NT AUTHORITY\ANONYMOUS LOGON. failed with error:

1
votes

I am setting up service broker between two servers. The environment I am implementing this does not have a domain.

The two SQL servers service run under "NETWORK SERVICE"

I am getting following error message

Service Broker login attempt by user 'NT AUTHORITY\ANONYMOUS LOGON.' failed with error: 'Connection handshake failed. The login 'NT AUTHORITY\ANONYMOUS LOGON' does not have CONNECT permission on the endpoint. State 84.'.

If I add NT AUTHORITY\ANONYMOUS LOGON to SQL server and grant the connect permission then everything works fine.

I am not sure granting the permission to NT AUTHORITY\ANONYMOUS LOGON is a good idea.

A little bit of Google research tells me, I need to configure SPN for Kerberos but I have no knowledge to do that.

Can you help, or direct me to a good article to refer please?

Configuration

SQL 2008 R2 and Windows 2008

2
sql-serverauthenticationdatabase-administrationservice-broker
Did you get this resolved?T-Heron

2 Answers

1
votes

I have come across this issue before also.

This guide got me through it. If you're not an AD admin you might need to get your server guys involved.
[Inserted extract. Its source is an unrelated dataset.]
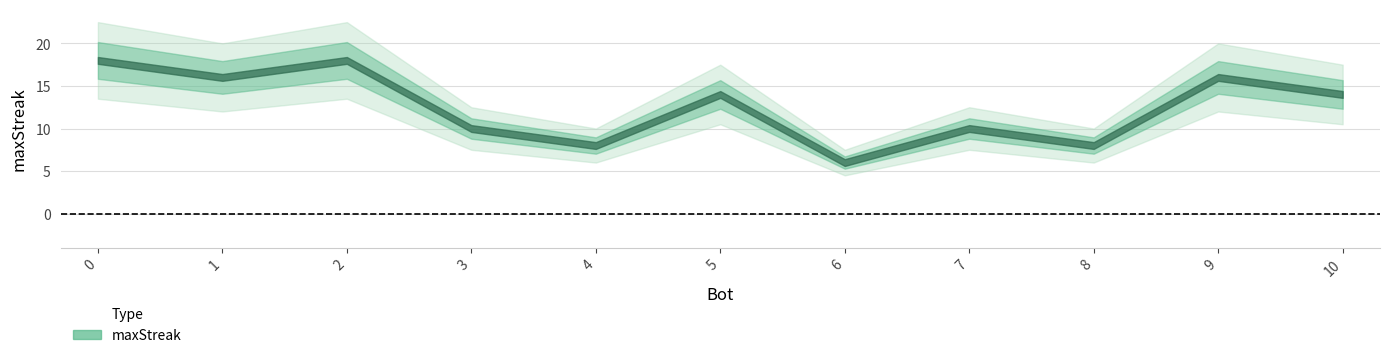

Does the chart display data point markers on the line(s)?

No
guide to fix double hop issue

1
votes

I am setting up service broker between two servers. The environment I am implementing this does not have a domain.
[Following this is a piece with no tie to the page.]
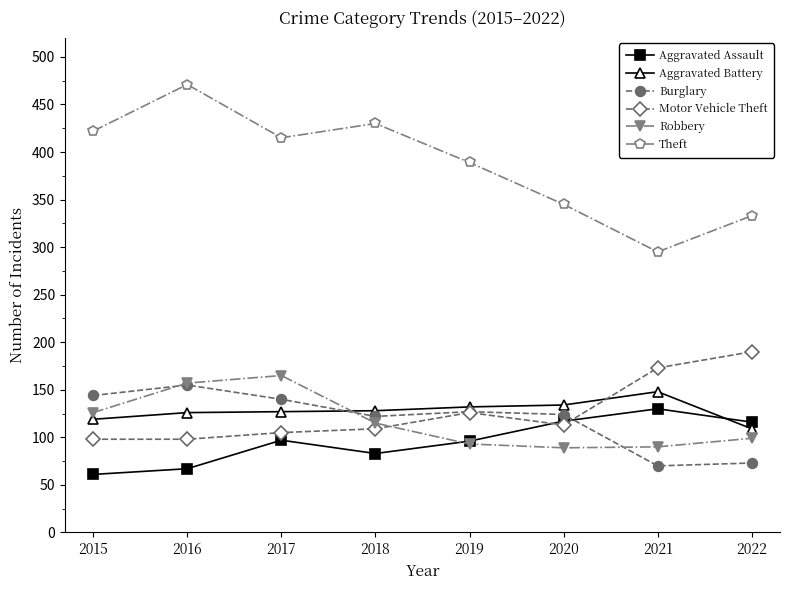

In Aggravated Battery, how many points are higher than both neighbors (excluding endpoints)?

1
Then you should use Certificate based authentication instead of Windows:

CREATE ENDPOINT [broker]
    STATE = STARTED
    AS TCP (LISTENER_PORT = 4022)
    FOR SERVICE_BROKER (
        AUTHENTICATION = CERTIFICATE [MyCertName]);

The setup is quite complex, as it involves exchanging certificates between the hosts, creating logins and users to map to the other host and granting endpoint connectivity. And you'll then need to also do the dialog security layer. You can read here How does Certificate based Authentication work, and this blog explains step by step how to do it: A simple secure dialog with transport certificates.

Note that even though the error message is about anonymous logon, this is not a Kerberos 'double-hop' issue (better known as constrained delegation).